LABOURDETTE M. o.p., Vices et péchés. « Grand cours » de théologie morale, t. 4, coll. Bibliothèque de la Revue thomiste, Paris, Parole et Silence, 2017. Parue dans la Nouvelle Revue Théologique (NRT) 140 (2018) n° 3, p. 498.
La publication des 15 vol. du Grand cours de théologie morale élaboré par le dominicain moraliste de la province de Toulouse (1908-1990) se poursuit à un bon rythme.
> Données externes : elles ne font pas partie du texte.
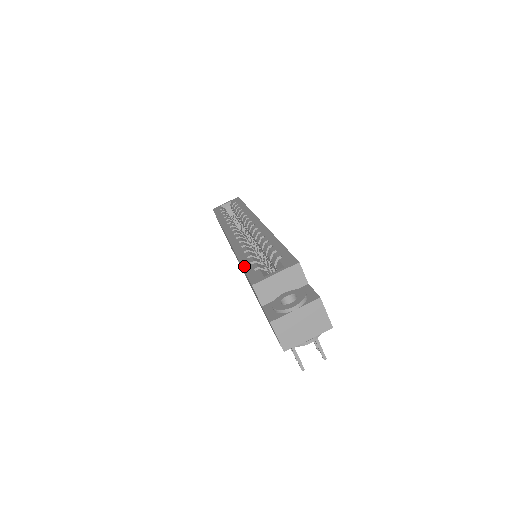
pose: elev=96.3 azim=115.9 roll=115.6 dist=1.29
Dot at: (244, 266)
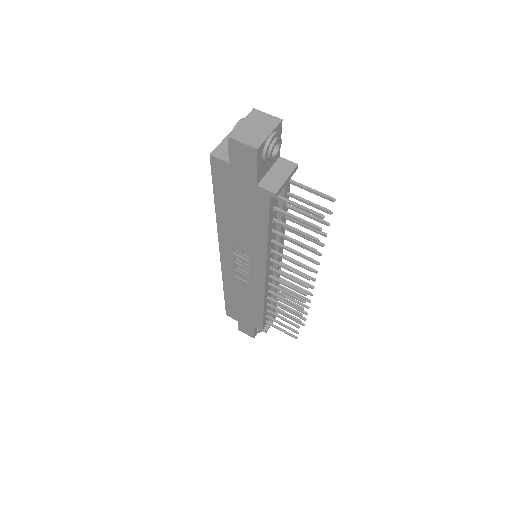
Dot at: (214, 188)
Pour le détail de la méthode et des critiques générales, je renvoie à ce qui fut dit lors des autres recensions.
La matière traitée couvre ici les questions 71 à 89, avec une exception pour les questions 81 à 83, sur le péché originel, auquel, du fait de la complexité et de la richesse de la problématique actuelle, un vol. à part sera consacré. Elle se répartit avec grande rigueur en 4 domaines : nature, sujets, causes et effets du péché. Commentant avec autant de précision que de clarté le texte thomasien article par article, le p. Labourdette détaille particulièrement dans ses annotations l’omission (p. 40-45), la définition thomasienne du péché (p. 45-51), le péché de «sensualité» qui offre l’occasion d’un précieux excursus (p. 94-107), le consensus dans la délectation (p. 121-128), le péché par ignorance (p. 144-154), la causalité divine dans le péché (p. 193-206), la peine en général (p. 231-236), la différence spécifique entre péché mortel et péché véniel (p. 261-273).
Si l’ordre de parution qu’aucun préambule éditorial n’explique est quelque peu chaotique (la publication a commencé par la morale particulière – ST II-II – pour s’arrêter à la prudence, puis a continué par la morale générale – ST I-II – en sautant le traité du bonheur), le contenu est toujours passionnant et riche d’observations très précieuses pour le confesseur (comme pour le pénitent !). L’on regrettera que, inexplicablement, le p. Labourdette accorde si peu d’attention à la causalité démoniaque du péché (q. 80) et aux péchés capitaux (q. 84). Heureusement, une récente thèse, ici recensée, comble le premier point (cf. J.-B. GOLFIER, Tactiques du diable et délivrances, p. 516). Quant au fond, si l’on sera vivement éclairé de trouver dans le débat entre Thomas et Duns Scot, limpidement exposé par l’A., les germes du conséquentialisme et la détermination décisive de l’encyclique Veritatis splendor (p. 45-51), en revanche, l’on pourra interroger une conception de la liberté (ou plutôt de la volonté libre) qui accorde aussi peu à la profondeur de l’autodétermination et la reconduit tant aux motivations rationnelles et aux dispositions affectives (en partic. p. 187-190). Mais c’est demander à Thomas d’anticiper des questions qui ne trouveront tout leur poids qu’avec la modernité, en particulier avec Kant.